Is a lion corpse surrounded by insects a good selling point for food? Modern marketing experts would certainly have their doubts. And yet it worked for more than 140 years. The drawing of a dead lion has been on the packaging of Lyle’s Golden Syrup for so long. The sticky sugar syrup even got that in 2006 An entry in the Guinness Book of Records. But now the company made a historic decision: it will appear on the plastic packaging in the future a new logo.
The old one showed the biblical lion, Samson (or so it says). in the book of Judges, chapter 14) tore it apart with his bare hands, only to discover a little later that the carcass was filled with delicious honey. This is not only martial, but also incompatible with food safety. The latter may not have been the deciding factor for Lyle’s to choose a new logo. The new design is significantly simpler, friendlier and more modern. It only shows the stylized face of a lion with a friendly honey bee flying above it.

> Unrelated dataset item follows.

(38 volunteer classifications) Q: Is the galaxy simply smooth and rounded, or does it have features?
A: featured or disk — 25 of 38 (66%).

With the old version, Lyle’s managed to do something that not many traditional brands manage to do: cross the line between old-fashioned and traditional. Because sometimes, it seems, companies just have to be patient long enough. An old-fashioned logo seems somehow cheap, out of time, and looks like it’s standing still. On the other hand, if it falls out of time long enough, the Manufactum effect occurs (“The good things still exist”): The product suddenly has a venerable aura around it, the logo becomes a traditional symbol that tells something about history and quality, that lasts for generations. What it shows is secondary, what is important is what it stands for.
Even representatives of the Church of England are getting involved
However, this usually only works until the family business is bought by a corporation or the heirs fall for the promises of marketing agencies while studying business administration. In both cases it is often argued that from now on one should no longer fall out of step with the times, but rather have to move with them. The goal of this walk is clear, namely “to arrive in the 21st century”.

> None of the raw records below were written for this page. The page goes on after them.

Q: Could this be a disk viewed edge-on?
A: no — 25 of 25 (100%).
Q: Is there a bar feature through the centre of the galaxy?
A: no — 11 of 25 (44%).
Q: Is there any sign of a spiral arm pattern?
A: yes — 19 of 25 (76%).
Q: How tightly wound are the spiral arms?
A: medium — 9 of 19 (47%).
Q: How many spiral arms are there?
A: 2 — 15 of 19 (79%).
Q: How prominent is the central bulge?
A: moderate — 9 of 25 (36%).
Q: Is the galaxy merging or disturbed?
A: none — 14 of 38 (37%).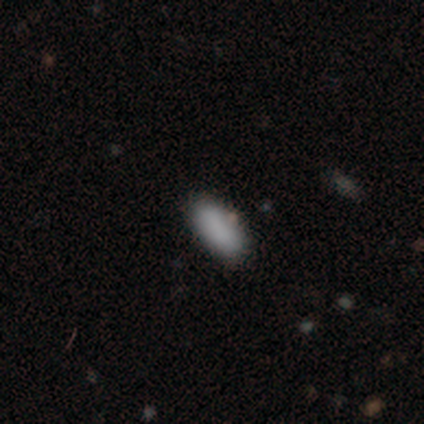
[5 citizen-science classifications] smooth-or-featured: smooth: 100% | featured or disk: 0% | star or artifact: 0%
  how-rounded: in between: 100% | round: 0% | cigar-shaped: 0%
  merging: none: 100% | minor disturbance: 0% | major disturbance: 0% | merger: 0%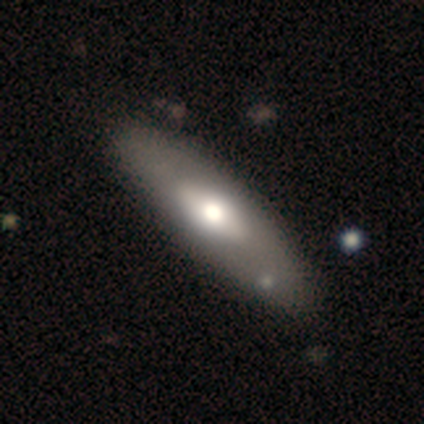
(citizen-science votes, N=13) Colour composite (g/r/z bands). It shows a smooth galaxy with no disk features (62%) that is in between round and cigar-shaped (75%). Merging: none (85%).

Lyle’s Golden Syrup now also wants to go there. Even though it is definitely a risk. When juice maker Tropicana changed its design from an orange with a straw to a plain glass of orange juice in 2009, customers rebelled and sales plummeted. Lyle’s Golden Syrup now appears to be facing a similar threat. On social media, fans of the syrup mourned the old logo, and given the biblical implications, even the Church of England got involved. The criticism: Christian messages are being sidelined.
The resistance is so strong that even Gerald Mason, the company’s senior vice president, in the telegraph apologized: “It makes me sad that we may have unintentionally upset people today.” The big question now is whether Lyle’s will sit out the criticism – or whether part two of the sugar syrup saga will soon follow: The Return of the Lion’s Corpse.